Thank you to whoever provided the bamboo handles on the destash table – they provided entertainment for a friendly challenge and the beginning of a very useful bag!

Because Christine and I were posting our progress to our guild’s Facebook page, other members were watching with interest.  The member who organized our destash night made a comment about being inspired to create a challenge for next year – January destash and February challenge.  It sounds like we can look forward to some more fun next year in conjunction with the destash.


String Blocks

I am determined this year to make a significant reduction in my stash of strings and strips.  I have been piecing string blocks and stacking them on the shelf until I have enough to make a quilt.  I have used various materials for foundations – most recently used dryer sheets. Before using the dryer sheets as a foundation they need to be pressed with a cool iron.  You start with a pile that looks like this:


Used dryer sheets

Used dryer sheets

And you end up with blocks like these after trimming to 6″ square.

String blocks pieced onto used dryer sheets

String blocks pieced onto used dryer sheets

I have 121 – 6″ trimmed blocks on the shelf right now.

Stack of trimmed string blocks

Stack of trimmed string blocks

I need to decide which quilt layout I am going to use these blocks in so I know if I am close to having enough blocks for a quilt top.  I am always on the lookout for ideas to use string blocks so I don’t have to continue to repeat the same design over and over.

I have also been piecing larger blocks (8″ square) onto fabric foundations.  I was gifted some broadcloth from my MIL’s stash.  The fabric is more lightweight than I like to use in my regular quilt blocks but it makes a great foundation for string blocks.  These are a few of the string blocks.  There area a total of 95 – 8″ blocks in this stack on the shelf.

8" string blocks pieced on broadcloth foundations

8″ string blocks pieced on broadcloth foundations

String blocks pieced on a fabric foundation make for a heavier quilt top than string blocks pieced on a dryer sheet foundation.
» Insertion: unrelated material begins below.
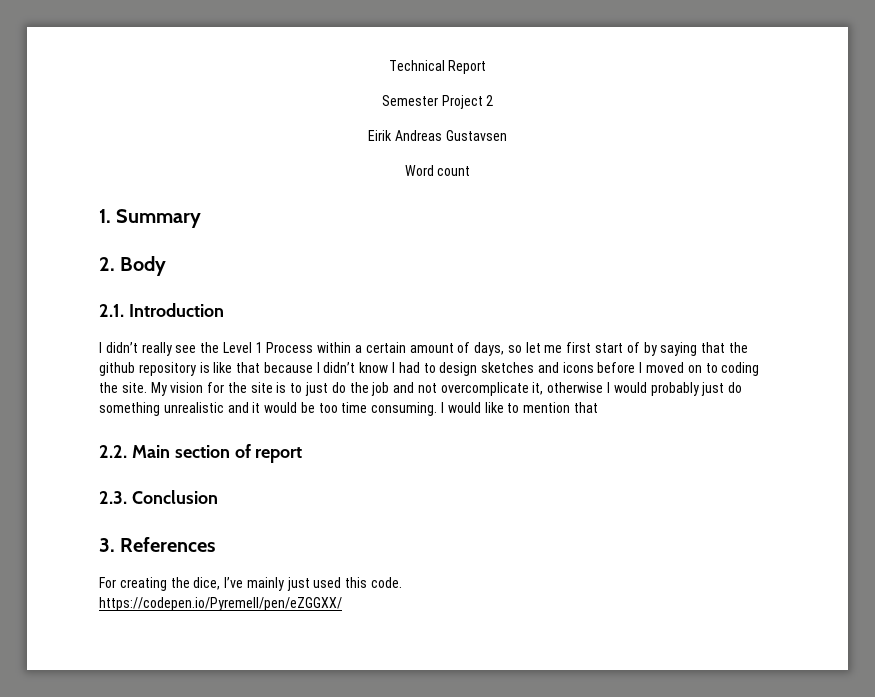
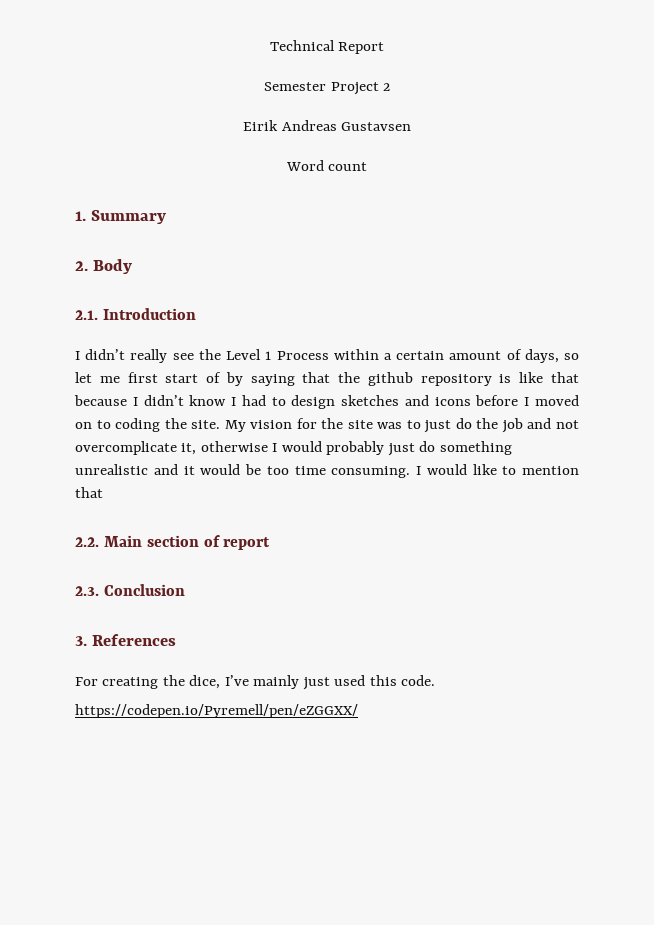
[276,382,287,393] is -> [377,422,403,429] was

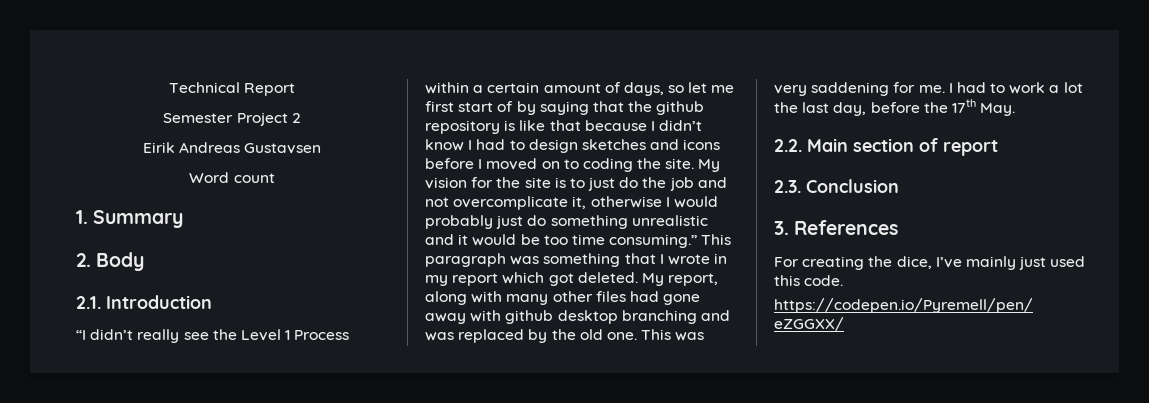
[75,351,80,360] I -> [76,330,86,340] “I
[377,422,403,429] was -> [554,177,566,188] is
[331,464,579,478] [75,487,103,498] consuming. I would like to mention that -> [609,234,732,248] [425,253,728,267] [425,272,719,286] [425,291,701,305] [425,310,730,324] [425,329,705,343] [774,82,1083,96] [774,99,1016,116] consuming.” This paragraph was something that I wrote in my report which got deleted. My report, along with many other files had gone away with github desktop branching and was replaced by the old one. This was very saddening for me. I had to work a lot the last day, before the 17th May.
Despite all the string blocks I have been making, I don’t seem to have a significant reduction in the string / strip stash.  I think I will be making string blocks for some time to come!


Scrappy Hexies

I fell in love with the quilt,  Scrappy Hexies in the March / April 2015 issue of McCall’s Quilting magazine and it has been on my “To Do” list since then.

March / April 2015 cover of McCall's Quilting magazine

March / April 2015 cover of McCall’s Quilting magazine

The quilt is a design by Bea Lee from .

Bea Lee's Scrappy Hexies quilt

Bea Lee’s Scrappy Hexies quilt

I started my blocks today and I finished my first 7 blocks from my blue scraps.

My first 7 Scrappy Hexie blocks

Blue scrappy hexie blocks

The pattern in the magazine suggests tracing the hexagon pattern pieces from the magazine pullout section onto template plastic.  However, I recently used my discount coupon for Joann’s to purchase a large hexagon shaped ruler which has made trimming the blocks so much easier than using template plastic.